■ GIVEN TEXT
A successful operation is the interplay of thousands of variables. If only we could find which variables could assure success, then our decisions as managers would be clear. This is what authors of popular business books, such as Built to Last and In Search of Excellence, set out to do. By interviewing successful companies and then finding attributes they all had in common, the authors posited that because these companies shared traits, the traits, therefore, must cause success. In reality, it is impossible to say which variable is causing which outcome.

This is why the scientific method demands control groups, studying one variable at a time and assuring studies are blind. Without the ability to do this, the next best proof of a theory is the test of time. It happens that the companies studied in these books have suffered since their halcyon reviews. Attributes once thought the province of only the successful were merely proximate, probably not exclusive and evidently not causative. As with other areas of scientific study, the more certain and immediate proof of what causes an outcome is found during autopsies or when the game is over.

Only then have all the variables ceased to bounce around. Only then can the trail from a certain outcome, i.e., demise, to its cause be followed without noise and distraction. Failure, it turns out, delivers superior wisdom when it comes to knowing what a truly driving variable is. The single cause of failure- across time, disciplines and entities - is disconnection. A disconnect occurs when a resource, person, awareness, or process upon which another component in the system relies becomes misaligned or totally unavailable.

■ ENTRIES PROVIDED
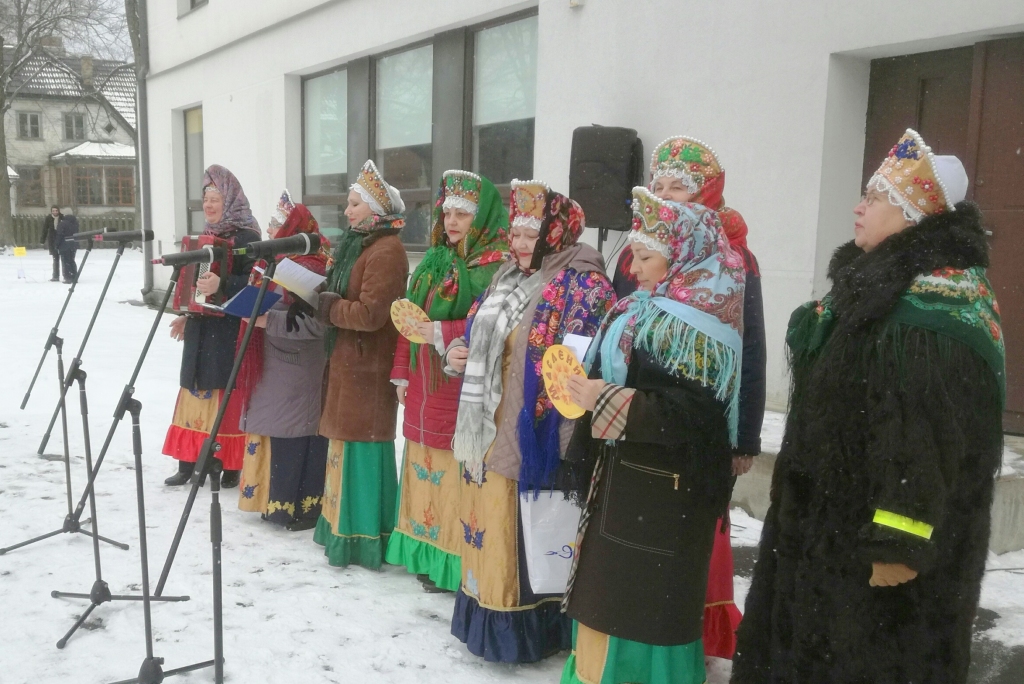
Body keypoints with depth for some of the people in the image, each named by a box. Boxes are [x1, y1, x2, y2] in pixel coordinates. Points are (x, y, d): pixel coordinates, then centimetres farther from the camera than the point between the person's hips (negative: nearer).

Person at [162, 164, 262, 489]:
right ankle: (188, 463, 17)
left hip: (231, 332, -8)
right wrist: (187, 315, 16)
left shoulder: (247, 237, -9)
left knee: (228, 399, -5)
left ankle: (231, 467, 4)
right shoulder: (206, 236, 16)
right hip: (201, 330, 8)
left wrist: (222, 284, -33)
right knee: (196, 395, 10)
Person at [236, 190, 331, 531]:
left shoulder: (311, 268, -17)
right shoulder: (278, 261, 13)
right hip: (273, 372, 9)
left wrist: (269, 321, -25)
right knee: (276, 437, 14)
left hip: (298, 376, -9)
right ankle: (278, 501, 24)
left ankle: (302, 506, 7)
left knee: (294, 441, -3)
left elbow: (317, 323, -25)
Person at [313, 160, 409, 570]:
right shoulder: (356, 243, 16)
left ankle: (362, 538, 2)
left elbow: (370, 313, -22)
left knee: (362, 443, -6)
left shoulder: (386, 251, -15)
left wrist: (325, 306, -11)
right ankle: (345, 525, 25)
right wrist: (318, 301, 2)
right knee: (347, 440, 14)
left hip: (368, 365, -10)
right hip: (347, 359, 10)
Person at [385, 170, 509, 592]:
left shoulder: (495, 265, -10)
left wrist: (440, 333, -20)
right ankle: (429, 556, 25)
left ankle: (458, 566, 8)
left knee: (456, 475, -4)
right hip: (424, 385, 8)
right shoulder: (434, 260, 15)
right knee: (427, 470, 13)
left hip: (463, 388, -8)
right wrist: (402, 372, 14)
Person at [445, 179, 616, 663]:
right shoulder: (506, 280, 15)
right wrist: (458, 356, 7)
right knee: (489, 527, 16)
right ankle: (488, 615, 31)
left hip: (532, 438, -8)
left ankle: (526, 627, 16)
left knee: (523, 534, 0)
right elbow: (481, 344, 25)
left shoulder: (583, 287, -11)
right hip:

■ BRIEF 1
Do these statements agree with the passage on why businesses fail? Answer yes or no for each, and quote the words that settle it.
(a) The authors of books such as Built to Last interviewed successful companies.
(b) The companies studied in those books have done well since their reviews.
(c) Disconnection is named as the single cause of failure.
■ BRIEF 2
Duplicate the stretch of the passage on why businesses fail from "This is why" through "game is over.".
■ BRIEF 3
Go on with the passage on why businesses fail, picking up after its last sentence.
The entries are separate material from the passage on why businesses fail.

■ EXERCISE ANSWER 1
(a) Yes: "By interviewing successful companies and then finding attributes they all had in common"
(b) No: "the companies studied in these books have suffered since their halcyon reviews"
(c) Yes: "The single cause of failure- across time, disciplines and entities - is disconnection."

■ EXERCISE ANSWER 2
This is why the scientific method demands control groups, studying one variable at a time and assuring studies are blind. Without the ability to do this, the next best proof of a theory is the test of time. It happens that the companies studied in these books have suffered since their halcyon reviews. Attributes once thought the province of only the successful were merely proximate, probably not exclusive and evidently not causative. As with other areas of scientific study, the more certain and immediate proof of what causes an outcome is found during autopsies or when the game is over.

■ EXERCISE ANSWER 3
The mantra for managers is unequivocal: Find the actual and on-the- verge-of- actual disconnects and fix them. But chances are you won't. That's because managers are so often stuck down in the weeds. While this reason is simple, getting free from the weeds is not. Weeds are beguiling, like the Sirens of Greek mythology who caused sailors to crash into the rocky shores. Managers don’t even know they are in the weeds often until it is too late. The precursor to managing truly relevant aspects of business, then, depends first on the ability to identify the weeds in your professional life. Here they are:

1. DOING THE WORK

It happens: substantive processes break down. It is preferable to have back-up for these occasions rather than having the wheels of progress shut down. And so it is not unusual to have managers jump in to save the day. The problem with this is that if these interventions are rewarded or deemed heroic, a habit of doing is reinforced, never giving opportunity to find the disconnects.

2. TIME MANAGEMENT

Since processes are wont to break, time has to be set aside for that potentiality. But, even with procedural break downs cured, organizations themselves may unwittingly undermine the necessity to do higher level thinking. In a world gauged by outputs, profits and immediacy, systems to motivate employees are similarly geared. While that system may be appropriate for staff directly responsible for production, it is not necessarily the right fit for managers. As a consequence, time gets diverted away from contemplative and analytical time allocations.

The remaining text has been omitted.